» **Supplied data**
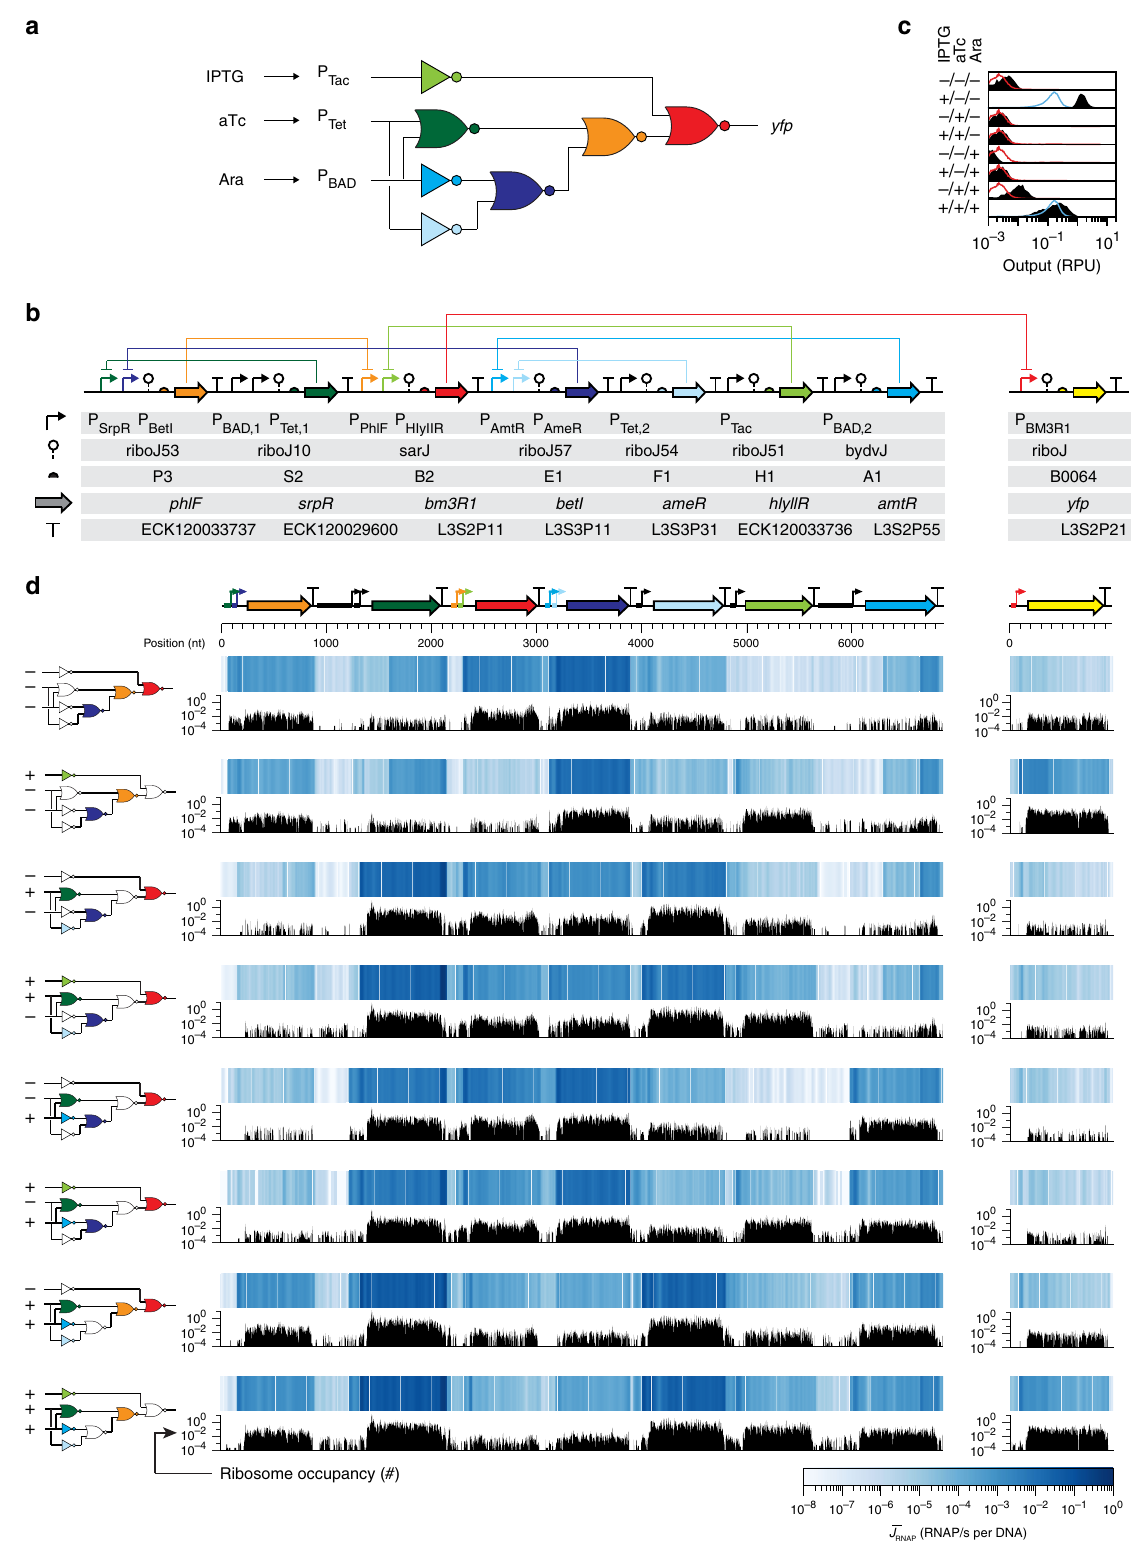
Fig. 1 Genetic circuit characterization using RNA-seq and ribosome pro fi ling. a Wiring diagram of the model circuit is shown. The colors correspond to the repressors used for each gate. b Genetic parts for the genetic circuit (left) and output promoter (right), carried on different plasmids (Supplementary Fig. 1 and Supplementary Table 5). c The measured response of the circuit output to different combinations of inputs (1 mM IPTG, 2 ng/ml (4.32 nM) aTc, and 5 mM Ara). The black distributions are experimental measurements (Methods) compared to Cello predictions (blue if ON, red if OFF). d The RNAP fl ux across the circuit is shown (blue) with the ribosome occupancies (black). Each circuit state is shown, marked by the diagram (thick black lines indicate corresponding wires that are ON; gates are colored if that repressor is being expressed). The conversions of RNA-seq and ribosome pro fi ling data to absolute units are described in the Methods. Source data are provided as a Source Data fi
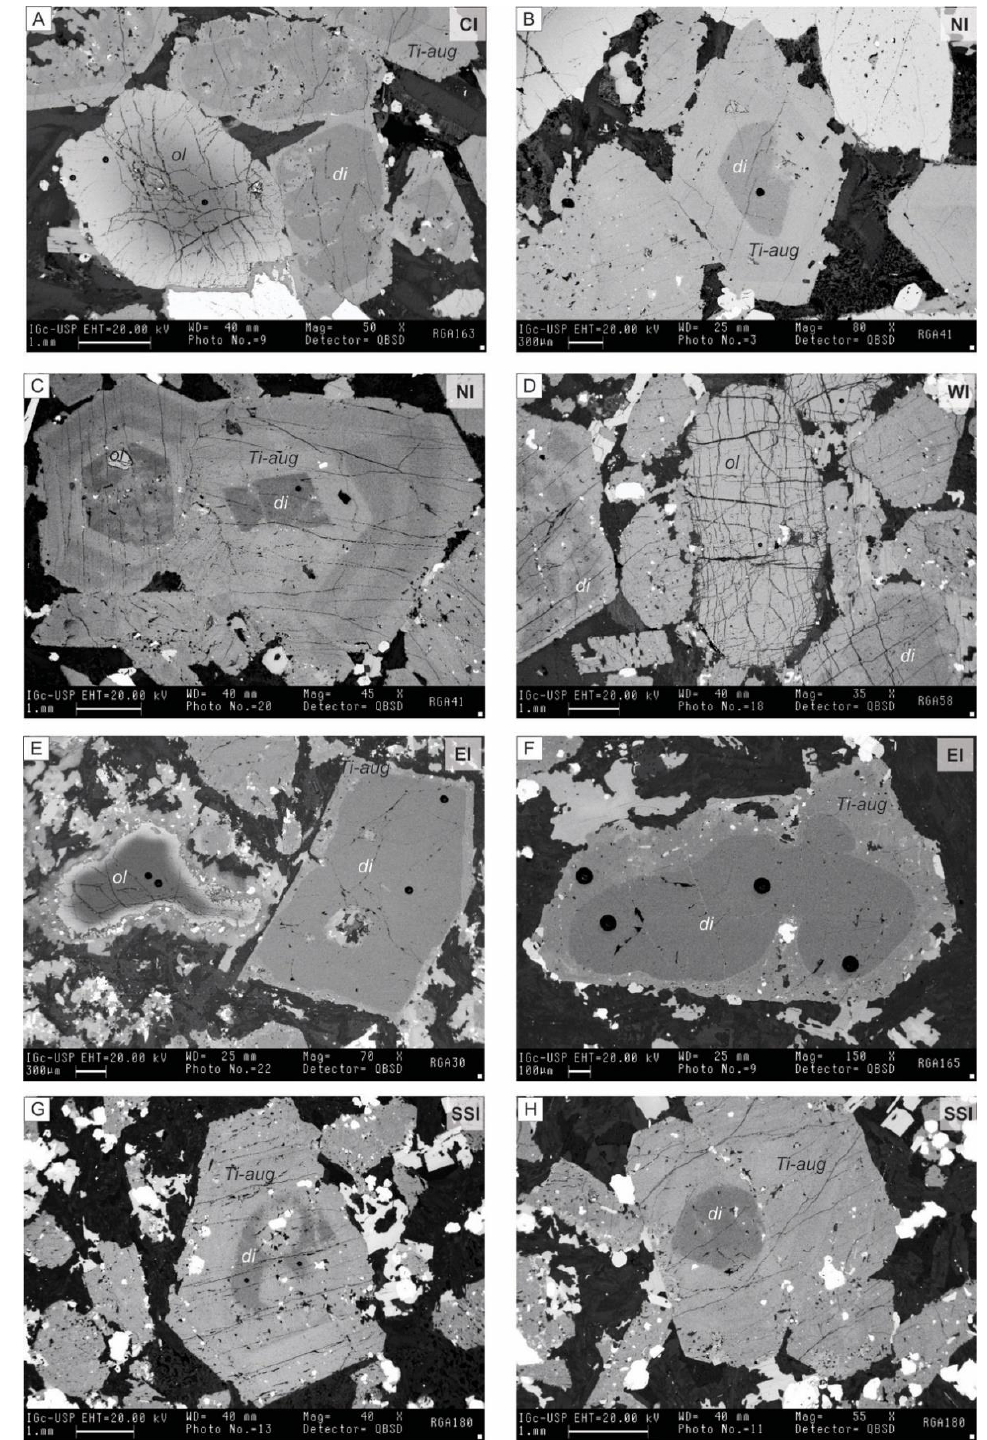
Figure 3. Backscattered electron images of clinopyroxene and olivine primocrysts of the Ponte Nova mafic – ultramafic alkaline massif. Relict cores of high-Mg diopside compositions are found in complex-zoned crystals of all intrusions ( A – H ). Mantling and rims of clinopyroxene crystals are mainly formed by Ti-augite ( A – H ). Mostly, the relic cores of diopside are partially corroded, presenting more rounded forms, typical of antecrysts. Zoned olivines with high-Mg cores are found mostly in CI ( A ) and EI ( E ), whereas typical cumulatic olivines, as in WI ( C ) are almost unzoned. Utilized mineral abbreviations: di, diopside, ol, olivine; Ti-aug, titanaugite.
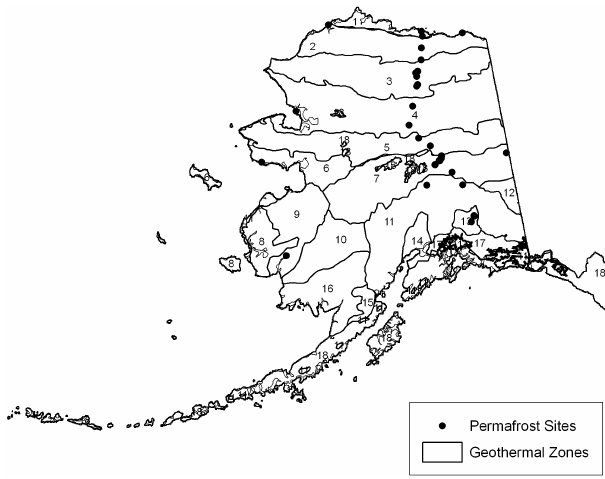
Fig. 1. Permafrost observation station locations and 18 ground tem- perature zones. Each ground temperature zone corresponds to its own initial ground temperature distribution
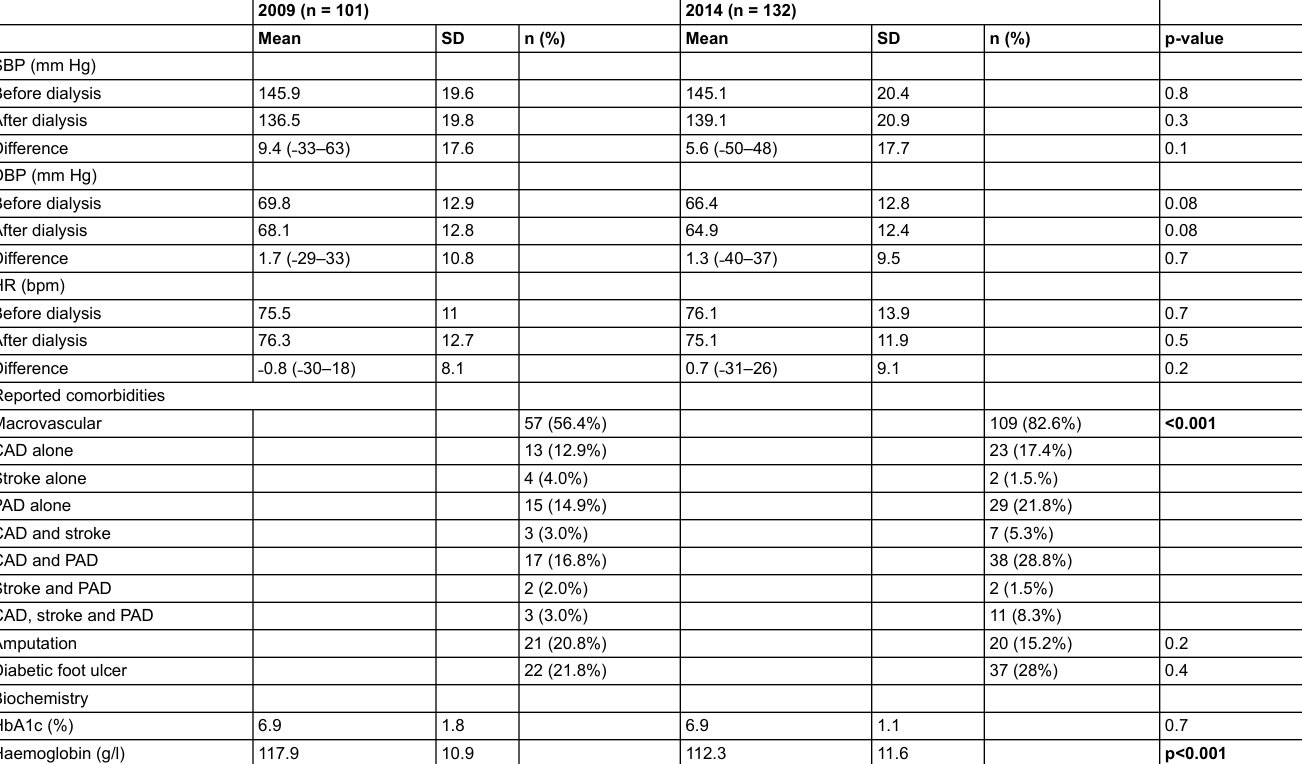
Table 2: Clinical characteristics of end-stage renal disease patients with diabetes in 2009 and 2014.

» **About this task**
Here the job is to print all the data exactly, skipping any image.

» **Reply to the exercise**
Fig. 1 Genetic circuit characterization using RNA-seq and ribosome pro fi ling. a Wiring diagram of the model circuit is shown. The colors correspond to the repressors used for each gate. b Genetic parts for the genetic circuit (left) and output promoter (right), carried on different plasmids (Supplementary Fig. 1 and Supplementary Table 5). c The measured response of the circuit output to different combinations of inputs (1 mM IPTG, 2 ng/ml (4.32 nM) aTc, and 5 mM Ara). The black distributions are experimental measurements (Methods) compared to Cello predictions (blue if ON, red if OFF). d The RNAP fl ux across the circuit is shown (blue) with the ribosome occupancies (black). Each circuit state is shown, marked by the diagram (thick black lines indicate corresponding wires that are ON; gates are colored if that repressor is being expressed). The conversions of RNA-seq and ribosome pro fi ling data to absolute units are described in the Methods. Source data are provided as a Source Data fi
Figure 3. Backscattered electron images of clinopyroxene and olivine primocrysts of the Ponte Nova mafic – ultramafic alkaline massif. Relict cores of high-Mg diopside compositions are found in complex-zoned crystals of all intrusions ( A – H ). Mantling and rims of clinopyroxene crystals are mainly formed by Ti-augite ( A – H ). Mostly, the relic cores of diopside are partially corroded, presenting more rounded forms, typical of antecrysts. Zoned olivines with high-Mg cores are found mostly in CI ( A ) and EI ( E ), whereas typical cumulatic olivines, as in WI ( C ) are almost unzoned. Utilized mineral abbreviations: di, diopside, ol, olivine; Ti-aug, titanaugite.
Fig. 1. Permafrost observation station locations and 18 ground tem- perature zones. Each ground temperature zone corresponds to its own initial ground temperature distribution
Table 2: Clinical characteristics of end-stage renal disease patients with diabetes in 2009 and 2014.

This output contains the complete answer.